Anomalous subdiffusion is a measure for cytoplasmic crowding in living cells

Abstract

Macromolecular crowding dramatically affects cellular processes such as protein folding and assembly, regulation of metabolic pathways, and condensation of DNA. Despite increased attention, we still lack a definition for how crowded a heterogeneous environment is at the molecular scale and how this manifests in basic physical phenomena like diffusion. Here, we show by means of fluorescence correlation spectroscopy and computer simulations that crowding manifests itself through the emergence of anomalous subdiffusion of cytoplasmic macromolecules. In other words, the mean square displacement of a protein will grow less than linear in time and the degree of this anomality depends on the size and conformation of the traced particle and on the total protein concentration of the solution. We therefore propose that the anomality of the diffusion can be used as a quantifiable measure for the crowdedness of the cytoplasm at the molecular scale.

FIGURE 1

The autocorrelation curve C(τ) obtained for subdiffusive motion in the framework of a FFPE (α_FPE = 0.65, open symbols) is well described by a fit with Eq. 1 (α_fit = 0.59, full line). (Inset) The actual value α_fit for the anomality obtained by this fitting (closed symbols) slightly deviates from the value α_FPE imposed in the FFPE (dashed line). The dependence is best described by α_fit = 1.1α_FPE − 0.12 (full line).

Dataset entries
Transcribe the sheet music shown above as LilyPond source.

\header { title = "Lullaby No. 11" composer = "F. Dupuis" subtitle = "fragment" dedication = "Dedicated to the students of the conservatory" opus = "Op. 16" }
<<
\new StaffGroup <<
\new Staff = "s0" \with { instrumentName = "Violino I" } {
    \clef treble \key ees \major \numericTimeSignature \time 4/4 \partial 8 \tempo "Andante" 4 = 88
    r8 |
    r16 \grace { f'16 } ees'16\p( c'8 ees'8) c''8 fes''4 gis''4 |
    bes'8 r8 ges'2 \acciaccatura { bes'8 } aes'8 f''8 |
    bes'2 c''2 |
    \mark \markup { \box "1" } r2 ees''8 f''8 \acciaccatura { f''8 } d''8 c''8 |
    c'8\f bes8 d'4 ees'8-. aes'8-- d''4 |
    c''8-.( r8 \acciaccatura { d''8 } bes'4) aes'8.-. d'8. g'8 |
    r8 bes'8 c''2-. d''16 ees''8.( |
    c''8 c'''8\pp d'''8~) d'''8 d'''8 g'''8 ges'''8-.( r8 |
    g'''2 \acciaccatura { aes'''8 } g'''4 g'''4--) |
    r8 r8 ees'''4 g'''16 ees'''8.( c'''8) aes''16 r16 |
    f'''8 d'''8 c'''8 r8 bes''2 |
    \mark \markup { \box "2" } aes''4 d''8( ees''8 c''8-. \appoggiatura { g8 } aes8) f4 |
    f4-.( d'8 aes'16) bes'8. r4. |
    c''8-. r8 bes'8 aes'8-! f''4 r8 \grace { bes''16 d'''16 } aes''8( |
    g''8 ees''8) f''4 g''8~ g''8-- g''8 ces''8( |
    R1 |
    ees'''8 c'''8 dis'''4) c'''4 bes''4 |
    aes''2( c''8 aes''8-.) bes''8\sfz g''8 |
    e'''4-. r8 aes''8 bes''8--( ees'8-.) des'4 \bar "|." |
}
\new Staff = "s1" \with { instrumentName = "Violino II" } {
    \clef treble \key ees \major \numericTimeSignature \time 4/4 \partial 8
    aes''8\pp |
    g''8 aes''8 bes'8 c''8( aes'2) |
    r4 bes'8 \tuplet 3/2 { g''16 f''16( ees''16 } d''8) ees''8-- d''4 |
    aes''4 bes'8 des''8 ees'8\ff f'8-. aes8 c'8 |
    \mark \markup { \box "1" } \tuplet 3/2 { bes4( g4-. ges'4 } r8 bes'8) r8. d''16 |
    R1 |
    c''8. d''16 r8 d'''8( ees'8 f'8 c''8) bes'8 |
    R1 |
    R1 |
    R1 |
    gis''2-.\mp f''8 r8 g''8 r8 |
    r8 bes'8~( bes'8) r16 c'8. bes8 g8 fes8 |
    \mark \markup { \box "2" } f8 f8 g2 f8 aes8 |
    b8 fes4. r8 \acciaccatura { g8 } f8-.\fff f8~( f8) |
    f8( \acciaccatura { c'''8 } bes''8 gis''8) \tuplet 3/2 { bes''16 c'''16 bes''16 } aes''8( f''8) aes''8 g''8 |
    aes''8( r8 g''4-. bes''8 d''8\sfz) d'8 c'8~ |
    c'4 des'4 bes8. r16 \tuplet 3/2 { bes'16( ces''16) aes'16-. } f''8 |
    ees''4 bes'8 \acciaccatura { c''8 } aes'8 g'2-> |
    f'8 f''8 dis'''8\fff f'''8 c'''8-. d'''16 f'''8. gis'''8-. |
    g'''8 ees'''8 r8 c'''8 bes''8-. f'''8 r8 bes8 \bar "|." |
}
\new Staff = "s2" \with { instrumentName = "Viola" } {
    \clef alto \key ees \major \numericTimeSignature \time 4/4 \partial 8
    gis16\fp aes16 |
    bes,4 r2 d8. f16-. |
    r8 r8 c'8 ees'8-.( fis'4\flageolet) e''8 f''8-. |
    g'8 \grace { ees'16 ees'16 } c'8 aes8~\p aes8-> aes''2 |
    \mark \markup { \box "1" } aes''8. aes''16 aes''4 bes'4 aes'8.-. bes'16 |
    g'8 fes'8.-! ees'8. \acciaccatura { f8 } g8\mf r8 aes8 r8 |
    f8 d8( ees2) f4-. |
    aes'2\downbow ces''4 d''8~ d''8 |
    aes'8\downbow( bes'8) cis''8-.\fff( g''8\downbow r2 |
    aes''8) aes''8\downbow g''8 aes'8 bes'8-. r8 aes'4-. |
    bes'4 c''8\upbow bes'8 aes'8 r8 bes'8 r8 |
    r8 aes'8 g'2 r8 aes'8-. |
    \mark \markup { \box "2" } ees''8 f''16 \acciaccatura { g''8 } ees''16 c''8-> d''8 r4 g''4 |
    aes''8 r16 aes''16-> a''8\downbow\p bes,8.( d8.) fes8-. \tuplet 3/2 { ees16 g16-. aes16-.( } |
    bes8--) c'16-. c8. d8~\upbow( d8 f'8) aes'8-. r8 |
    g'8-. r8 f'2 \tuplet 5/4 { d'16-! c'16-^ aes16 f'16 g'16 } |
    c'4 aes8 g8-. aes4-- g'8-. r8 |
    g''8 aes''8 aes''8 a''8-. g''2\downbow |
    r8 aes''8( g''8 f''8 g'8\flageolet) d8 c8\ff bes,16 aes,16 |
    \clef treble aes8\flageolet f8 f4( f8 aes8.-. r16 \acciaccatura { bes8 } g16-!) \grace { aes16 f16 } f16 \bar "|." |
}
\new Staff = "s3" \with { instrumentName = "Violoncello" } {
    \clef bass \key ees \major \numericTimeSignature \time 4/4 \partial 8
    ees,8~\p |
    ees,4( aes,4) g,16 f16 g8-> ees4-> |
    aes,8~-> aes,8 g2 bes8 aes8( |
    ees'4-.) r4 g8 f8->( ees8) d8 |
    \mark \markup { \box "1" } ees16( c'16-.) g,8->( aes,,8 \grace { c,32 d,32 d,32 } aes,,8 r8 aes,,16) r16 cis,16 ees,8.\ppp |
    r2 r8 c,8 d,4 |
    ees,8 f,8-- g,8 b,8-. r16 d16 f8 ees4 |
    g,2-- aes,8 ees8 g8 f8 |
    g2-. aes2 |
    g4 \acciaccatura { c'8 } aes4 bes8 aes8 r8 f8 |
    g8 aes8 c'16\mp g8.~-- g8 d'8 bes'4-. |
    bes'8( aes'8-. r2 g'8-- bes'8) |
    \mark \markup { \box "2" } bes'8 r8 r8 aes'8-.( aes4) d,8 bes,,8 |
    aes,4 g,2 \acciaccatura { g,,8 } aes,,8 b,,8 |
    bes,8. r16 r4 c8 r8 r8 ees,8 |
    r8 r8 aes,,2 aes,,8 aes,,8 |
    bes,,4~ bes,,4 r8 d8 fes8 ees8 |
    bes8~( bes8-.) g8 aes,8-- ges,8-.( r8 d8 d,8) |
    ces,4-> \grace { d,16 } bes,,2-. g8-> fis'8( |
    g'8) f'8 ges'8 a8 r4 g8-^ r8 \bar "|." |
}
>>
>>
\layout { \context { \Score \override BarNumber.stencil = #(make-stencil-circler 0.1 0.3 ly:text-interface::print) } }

_ACTION ITEM 1_
In the cytoplasmic crowding paper, what two methods did the authors use to show that crowding produces anomalous subdiffusion?
_ACTION ITEM 2_
Carry on the cytoplasmic crowding paper from the end of its last figure caption.

_RESPONSE AREA 1_
Fluorescence correlation spectroscopy and computer simulations.

_RESPONSE AREA 2_
FIGURE 2

Representative autocorrelation curves for dextran in PBS (squares, triangles, diamonds: molecular masses m = 10 kDa, 150 kDa, 2 MDa, respectively). Best fits according to Eq. 1 (full lines) always resulted in α ≈ 1, indicating normal diffusion. (Inset) The hydrodynamic radius r_H as extracted from the diffusive time τ_D of the autocorrelation decay increases approximately as r_H ∼ m^0.4 (dashed line).

FIGURE 3

Representative autocorrelation curves for dextran in the cytoplasm of living cells in interphase (squares, triangles, diamonds: molecular masses 10 kDa, 150 kDa, 2 MDa, respectively). Best fits according to Eq. 1 (full lines) revealed that all dextrans moved subdiffusively (α = 0.86, 0.74, 0.64; from left). (Inset) A FITC-labeled IgG antibody (m = 150 kDa, r_H ≈ 5.5 nm) also showed strong subdiffusion (α ≈ 0.55).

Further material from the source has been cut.